Alcuni fra i lettori avranno capito che voglio parlare de la “Torre Genex”, un grattacielo di 35 piani, alto 115 metri progettato nel 1977 da Mihajlo Mitroviæ in puro stile brutalista e terminato nel 1980. All’ultimo piano era previsto un ristorante girevole ma mai nessuno vi ha impianto il meccanismo di rotazione. L’idea era quella di farne la porta della città, per chi arriva dal nord o dall’aeroporto.
Ora, la Torre, seppur abitata da famiglie e uffici, versa nell’abbandono più totale. L’ultima volta che ci sono stato, nella portineria era stato steso un grandissimo telo impermeabile in quanto piove dentro da porte, finestre e qualsiasi fessura presente. Nello spazio antistante, rifiuti, mattonelle sconnesse ed erbacce si contendono lo spazio mentre la pizzeria “Italia” occupa gli unici spazi esterni adibiti a commercio. Il proprietario è immigrato da giovane prima in Slovenia, a Maribor, poi in Germania a Hulm e, infine a Lerici a lavorare in una trattoria affacciata sulla Baia dei Poeti ove hanno soggiornato Byron, Shelly, Petrarca e Montale. Sogno non realizzato: aprire un ristorante a Portofino o alle Cinque Terre. Si è accontentato, invece, di dipingere un Vesuvio e una Lanterna sul muro, mettendoci sopra una rete da pescatore e qualche stella marina e aprire il suo locale qui a Torre Genex . Non ho potuto esimermi dall’assaggiare la “sua” pizza, una delle tante varianti balcaniche. Comunque, sempre meglio di quella che, a forza, ho dovuto mangiare a Miami preparata da esuli cubani convinti discendenti di Colombo e dei Doria.

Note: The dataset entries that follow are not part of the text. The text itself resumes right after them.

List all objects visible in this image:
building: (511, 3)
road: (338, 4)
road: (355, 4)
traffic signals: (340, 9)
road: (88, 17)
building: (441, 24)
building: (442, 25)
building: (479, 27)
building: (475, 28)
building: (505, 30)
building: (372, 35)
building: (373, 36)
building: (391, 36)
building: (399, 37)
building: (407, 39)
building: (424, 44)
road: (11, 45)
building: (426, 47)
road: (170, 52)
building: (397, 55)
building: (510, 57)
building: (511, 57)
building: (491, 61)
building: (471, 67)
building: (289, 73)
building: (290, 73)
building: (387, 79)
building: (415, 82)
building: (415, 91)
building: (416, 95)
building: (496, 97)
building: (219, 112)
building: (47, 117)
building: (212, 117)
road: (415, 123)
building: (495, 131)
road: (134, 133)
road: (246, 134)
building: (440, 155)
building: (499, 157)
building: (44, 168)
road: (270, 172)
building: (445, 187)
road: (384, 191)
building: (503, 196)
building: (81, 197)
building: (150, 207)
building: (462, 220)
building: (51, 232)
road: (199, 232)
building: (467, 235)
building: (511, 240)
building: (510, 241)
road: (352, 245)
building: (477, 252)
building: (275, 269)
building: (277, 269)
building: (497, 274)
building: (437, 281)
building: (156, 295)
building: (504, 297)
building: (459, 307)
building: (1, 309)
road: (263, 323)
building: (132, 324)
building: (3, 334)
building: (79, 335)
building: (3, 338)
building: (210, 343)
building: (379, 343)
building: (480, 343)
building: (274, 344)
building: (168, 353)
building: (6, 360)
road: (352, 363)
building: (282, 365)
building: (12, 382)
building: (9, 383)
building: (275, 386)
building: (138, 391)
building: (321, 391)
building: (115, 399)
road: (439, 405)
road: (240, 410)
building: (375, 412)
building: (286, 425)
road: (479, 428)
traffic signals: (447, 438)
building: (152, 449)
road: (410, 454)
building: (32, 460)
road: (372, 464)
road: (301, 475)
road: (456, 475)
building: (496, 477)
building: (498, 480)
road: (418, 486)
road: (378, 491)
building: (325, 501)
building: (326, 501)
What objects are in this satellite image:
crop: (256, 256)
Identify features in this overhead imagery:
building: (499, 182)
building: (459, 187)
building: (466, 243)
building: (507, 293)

Ma la leggenda di Novi Beograd si nutre di cose vive, di quelle cose, come diceva Melville, che “non sono segnate sulle mappe”. Le “cose” di Novi Beograd hanno la forma di enormi padelle e spuntano ovunque, dai balconi, dalle finestre, dai tetti, dalle vetrine dei negozi. Se i simboli servono per riconoscere e riconoscersi, allora altro che falce e martello, pugni chiusi, e rosse bandiere al vento. Il simbolo dei paesi dell’est erano gli enormi padelloni, più volgarmente dette “antenne paraboliche” protese verso il paese occidentale più vicino. Che nel caso di Belgrado erano l’Italia o la Grecia. Certo anche lì era un problema di lotta di classe, chi più aveva più poteva spendere e i padelloni allora garantivano anche il resto dell’Occidente fino all’odiato amato nemico americano. Ora col Digital Video Broadcasting via terra, via cavo e via satellite molti padelloni non servono più. Rimangono come decoro urbano e archeologia industriale assieme al Palazzo della Federazione, opera in marmo bianco proveniente dall’isola dalmata di Brazza. Edificato negli anni Cinquanta, ebbe il suo massimo splendore nel settembre del 1961 quando ospitò la prima conferenza del Movimento dei non allineati. Poi seguì le anse della storia. Alla dissoluzione della Jugoslavia divenne il palazzo della mini-federazione fra Serbia e Montenegro e da quando anche Podgorica decise per la separazione ospita solo le istituzioni della Serbia.

Nel frattempo, è anche cambiata la morfologia della zona, da quartiere dormitorio a sede di prestigiose istituzioni culturali e sportive, di grandi banche internazionali, di aziende emergenti sui mercati dell’est Europa. Perché Belgrado è sempre stata, e rimane, la porta per quel mondo che scivola lungo le dorsali dei Carpazi fino agli Urali.

Ma non potete lasciare la zona senza visitare un altro luogo iconico: l’Hotel Jugoslavija situato fra il block 9, il block 10 e il block 11. Partiamo dal lampadario che sovrasta l’atrio: 14 tonnellate con un lato di 30 metri e l’altro di nove interamente progettato e realizzato da Swarovski nel 1969. Quarantamila cristalli e cinquemila lampadine. Come per tutte le imprese nella ex Jugoslavia, fu la storia a scandirne i tempi è a calendarizzare la sua vita: lavori iniziati nel ’47 e sospesi nel ’48 a causa della rottura Tito Stalin. Quali siano state le ripercussioni architettoniche urbanistiche causate dalla prima rottura in seno al movimento comunista internazionale non è dato saperlo.